◆ **WORK TO BE COMPLETED**
According to the passage on model selection and image dimensions, around what height and width are many of the images concentrated?

◆ **PASSAGE PROVIDED**
════════

Our iterative approach to model selection was driven by the goal of balancing model complexity with performance. Starting with a basic CNN allowed us to set a performance benchmark, while exploring more complex architectures helped us push the boundaries of what could be achieved. Introducing Vision Transformers into our experimentation provided a modern perspective on handling image data, especially for tasks where capturing global context is crucial.

By gradually increasing the complexity of our models and incorporating ViTs, we aimed to achieve the best possible results and insights, leveraging both foundational techniques and cutting-edge methodologies in deep learning.

Data Exploration

Histogram of Image Dimensions

img The histogram of image dimensions reveals a significant concentration of images with heights around 400 pixels and widths around 600 pixels, indicating that many images are standardized to these sizes. Smaller images, particularly those in the 100-300 pixel range, are also present, suggesting variability in the dataset. Additionally, there are few images with dimensions larger than 600 pixels in height and 1000 pixels in width, which might be outliers. This consistent dimension range simplifies preprocessing and ensures uniformity in training data, though outliers may need special handling to avoid affecting model performance.

════════

◆ **Dataset records**

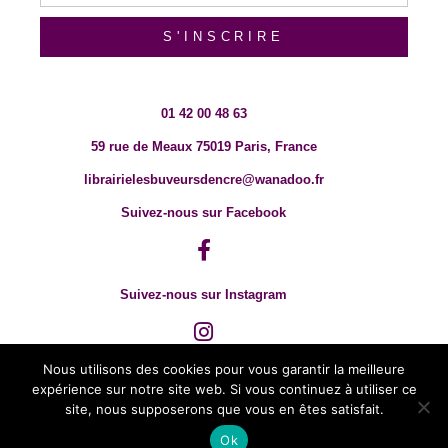
S'INSCRIRE
01 42 00 48 63
59 rue de Meaux 75019 Paris, France
librairielesbuveursdencre@wanadoo.fr
Suivez-nous sur Facebook
Suivez-nous sur Instagram
Nous utilisons des cookies pour vous garantir la meilleure
expérience sur notre site web. Si vous continuez à utiliser ce
site, nous supposerons que vous en êtes satisfait.
Ok
© 2018 TOUT DROIT RÉSERVÉ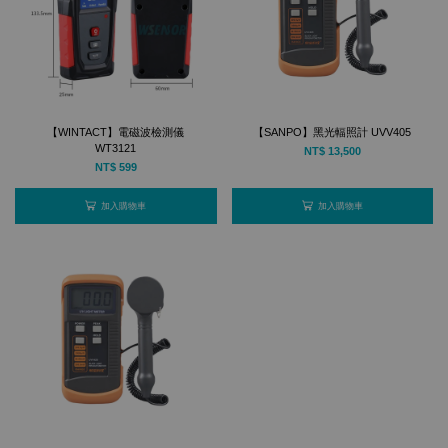
【WINTACT】電磁波檢測儀
【SANPO】黑光輻照計 UVV405
WT3121
NT$ 13,500
NT$ 599
加入購物車
加入購物車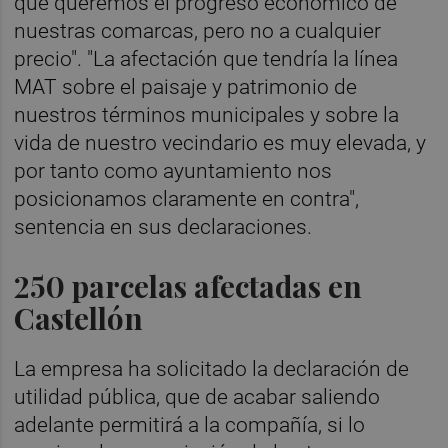
que queremos el progreso económico de
nuestras comarcas, pero no a cualquier
precio". "La afectación que tendría la línea
MAT sobre el paisaje y patrimonio de
nuestros términos municipales y sobre la
vida de nuestro vecindario es muy elevada, y
por tanto como ayuntamiento nos
posicionamos claramente en contra",
sentencia en sus declaraciones.
250 parcelas afectadas en
Castellón
La empresa ha solicitado la declaración de
utilidad pública, que de acabar saliendo
adelante permitirá a la compañía, si lo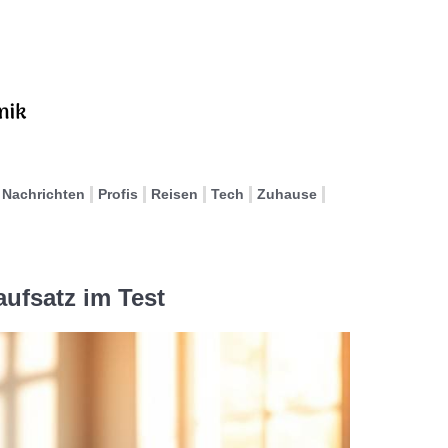
Nachrichten
Profis
Reisen
Tech
Zuhause
aufsatz im Test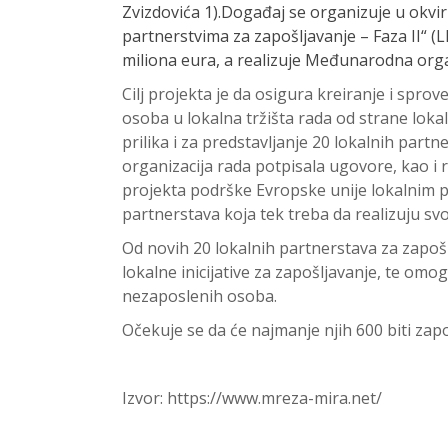
Zvizdovića 1).Događaj se organizuje u okvi
partnerstvima za zapošljavanje – Faza II“ (L
miliona eura, a realizuje Međunarodna organ
Cilj projekta je da osigura kreiranje i spro
osoba u lokalna tržišta rada od strane loka
prilika i za predstavljanje 20 lokalnih par
organizacija rada potpisala ugovore, kao i
projekta podrške Evropske unije lokalnim p
partnerstava koja tek treba da realizuju svo
Od novih 20 lokalnih partnerstava za zapoš
lokalne inicijative za zapošljavanje, te omo
nezaposlenih osoba.
Očekuje se da će najmanje njih 600 biti za
Izvor: https://www.mreza-mira.net/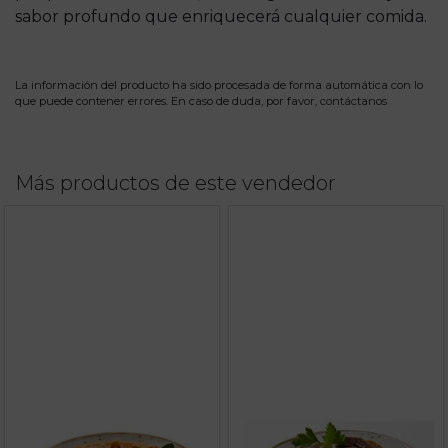
sabor profundo que enriquecerá cualquier comida.
La información del producto ha sido procesada de forma automática con lo
que puede contener errores. En caso de duda, por favor,
contáctanos
Más productos de este vendedor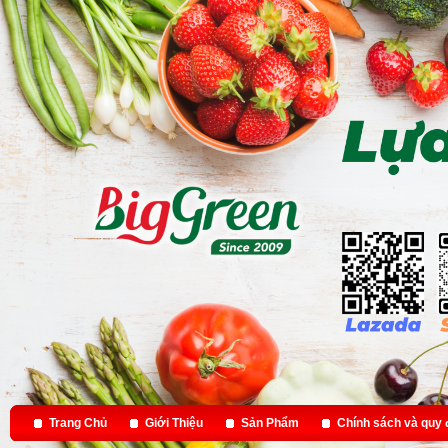
Trang Chủ
Giới Thiệu
Sản Phẩm
Chính sách và quy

════════

◆ **RESPONSE FOR THIS EXERCISE**
Heights around 400 pixels and widths around 600 pixels.